As Sarah told us yesterday, the AMS bankruptcy threatens to break small independent publishers, many of whom were counting on the revenue from their sales during the 2006 holiday shopping season to finance their operations this year. Brooklyn’s Soft Skull is one of the presses affected by the sudden loss of income, but though the operating funds are almost unbearably tight, publisher Richard Nash is determined to pull whatever strings he can to deliver his house’s big winter book on schedule next month.
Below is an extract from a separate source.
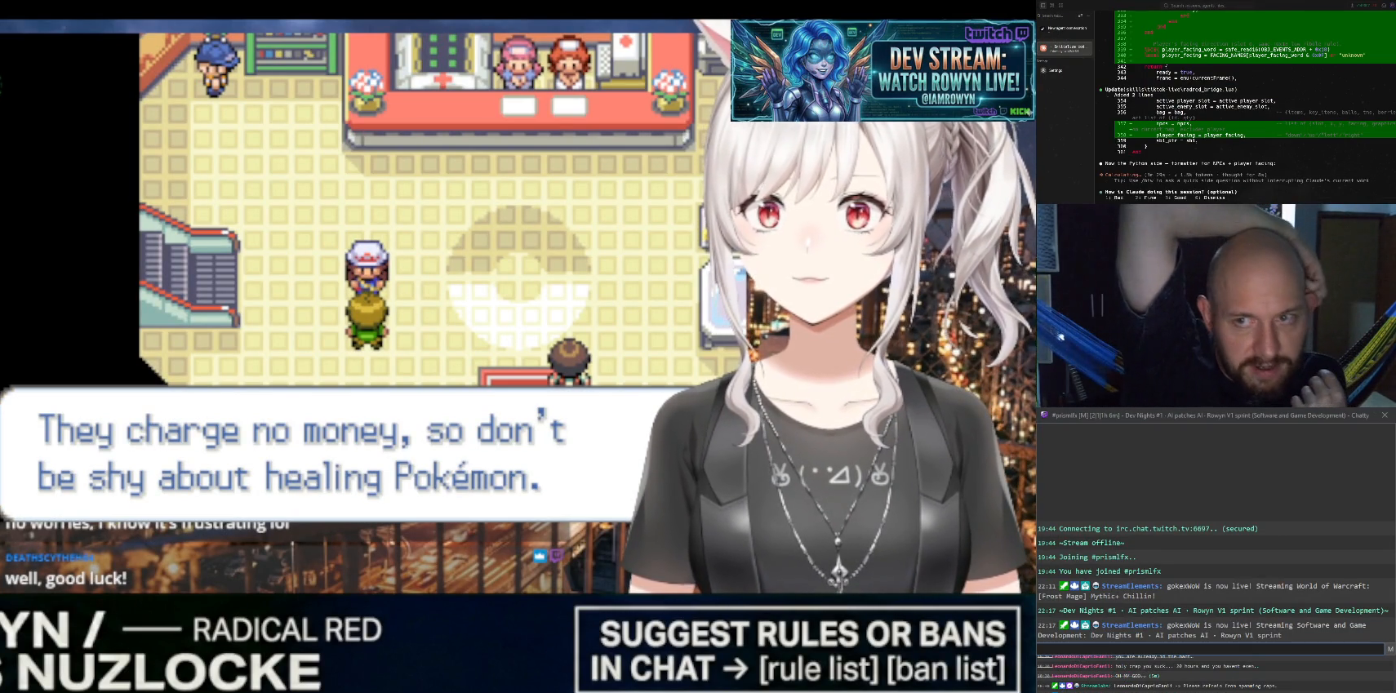
{"buttons": ["B"], "events": []}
matthew-sharpe.jpgThat book is Jamestown, the first novel from Matthew Sharpe (left) since the runaway success of The Sleeping Father a few years back. That book, you may recall, had been rejected by twenty publishers who couldn’t bring themselves to look past the sales figures on Sharpe’s first two books before Nash acquired it for a modest advance; after Susan Isaacs selected the novel for the Today book club, all those big houses suddenly wanted to bring Sharpe back into the major publishing fold… and when Nash saw the manuscript for Jamestown, he knew he might have to compete with them for it. So he got in touch with Harvest editorial director Tina Pohlman, who made an offer for paperback rights that enabled him to keep Sharpe at Soft Skull with a larger advance than they’d ever given any author. Of course, back then, nobody anticipated that the financial collapse of AMS (and, by extension, Publishers Group West) would jeopardize the publication of anyone’s books, let alone an eagerly anticipated novel that’s already scored a starred review from Publishers Weekly. Now Nash just how to figure out how to pay for the 10,000-copy first printing he wanted for the book’s launch. “My one operational goal,” he says, “other than paying the staff, and not getting our phone shut off, is to get Jamestown published on schedule. In part because I feel I owe it to Matt, in part because I feel I owe it to independent publishing, to not make Matt’s decision look like a foolish one.”